▶ **Trecho do documento**
sistemas sofisticados de coleta de informações e técnicas de posicionamento dos produtos apoiadas em avanços na psicologia social. "Outros autores dão mais ênfase à inércia ou à autonomia de práticas sociais que protegem o consumidor dessas tecnologias de marketing." Não há como deixar de reconhecer, em qualquer hipótese, que o marketing, e a comunicação em sentido amplo, podem oferecer contribuições importantes para a reflexão e as escolhas do consumidor, inclusive e particularmente em mercados de singularidades. Até porque, mesmo mercados de massa não são mais pensados, faz tempo, como universos únicos, em que os consumidores são tratados de forma indiferenciada, diz Ana Paula Cortat, vice-presidente de planejamento estratégico da Leo Burnett. É preciso lidar com universos de grande heterogeneidade, "o que pressupõe profundo conhecimento do consumidor e, mais que isso, do ser humano, em seus desejos, sua relação com o presente, suas expectativas". Mercados singulares devem ser trabalhados considerando essa mesma heterogeneidade. Com atenção no pormenor de que se trata de universos altamente simbólicos. "Nesses mercados, mais do que nos de massa, a marca adquire o mesmo valor, ou um valor ainda maior do que aspectos funcionais e preço. Marca e produto se unem de forma simbiótica e passam a traduzir um conteúdo, um significado, com o qual o consumidor se identifica", explica Ana Paula. Isso significa que "as estratégias de marketing e propaganda se voltam para valores emocionais, e não para o processo racional de escolha". Desse modo, "a escolha se pauta pela satisfação de necessidades como relacionamento, pertencimento, estima, status social, realização pessoal." Em tais mercados, a exclusividade e a peculiaridade das experiências associadas às marcas transformam valores impalpáveis em diferenciais quase palpáveis, facilmente identificados por quem os procura. "A marca passa a representar quem a usa", diz a vice-presidente da Leo Burnett. No caso de produtos e serviços cujas qualidades são imateriais e que exigem mecanismos especiais de transmissão de confiança, explica Wilkinson, "a elaboração de normas e 'standards' tem sido a estratégia principal [de marketing], com a concessão de certificações por organizações reconhecidas, públicas ou privadas. Em princípio, se essas normas forem difundidas para o conjunto dos atores num mercado determinado, a concorrência poderá dar-se em torno da reputação das
marcas" [com a veiculação de qualidades específicas inerentes a cada uma delas]. Na economia de singularidades, conflitos de interesses e de valores giram, basicamente, em torno da definição e da natureza desses "standards" e sistemas de certificação, diz Wilkinson. Isso leva a uma tensão permanente entre os esforços para dar a esses valores, imateriais, um lugar na interioridade dos mercados convencionais e a promoção de canais alternativos para preservar a autenticidade dos valores que sustentam a nova economia de singularidades. Transcorre nesse cenário a "aventura antropológica" de que fala Lucien Karpik.

▶ **Excertos dos registros**

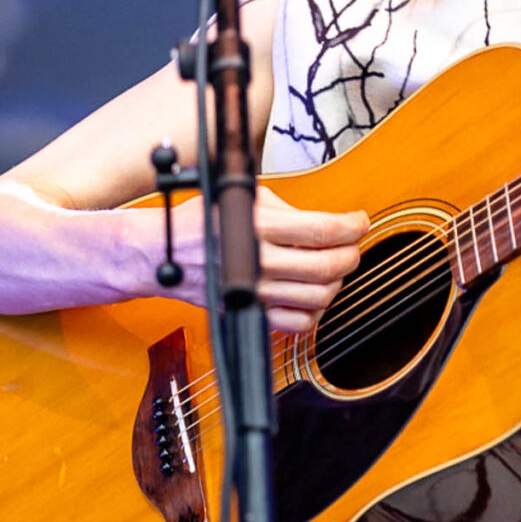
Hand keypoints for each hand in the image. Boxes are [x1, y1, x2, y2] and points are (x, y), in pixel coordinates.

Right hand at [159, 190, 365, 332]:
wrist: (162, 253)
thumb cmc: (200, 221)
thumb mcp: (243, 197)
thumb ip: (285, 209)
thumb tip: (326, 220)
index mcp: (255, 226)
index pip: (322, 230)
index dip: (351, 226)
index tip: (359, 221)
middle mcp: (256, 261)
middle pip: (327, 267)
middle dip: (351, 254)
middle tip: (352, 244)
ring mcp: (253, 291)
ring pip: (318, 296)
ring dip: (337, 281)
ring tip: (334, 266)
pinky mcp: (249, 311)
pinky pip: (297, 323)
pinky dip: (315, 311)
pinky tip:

▶ **Tarefa proposta A**
Responda, com base no trecho sobre mercados de singularidades:
(i) Que cargo Ana Paula Cortat ocupa?
(ii) Segundo Wilkinson, qual tem sido a estratégia principal de marketing para produtos e serviços cujas qualidades são imateriais?
(iii) Quem fala da "aventura antropológica"?
▶ **Tarefa proposta B**
Por favor, liste todas as necessidades que, segundo o trecho sobre mercados de singularidades, pautam a escolha do consumidor nesses mercados.
Os registros constituem um material à parte.

▶ **Resposta do exercício A**
(i) Vice-presidente de planejamento estratégico da Leo Burnett.
(ii) A elaboração de normas e "standards", com a concessão de certificações por organizações reconhecidas, públicas ou privadas.
(iii) Lucien Karpik.

▶ **Resposta do exercício B**
Relacionamento, pertencimento, estima, status social, realização pessoal.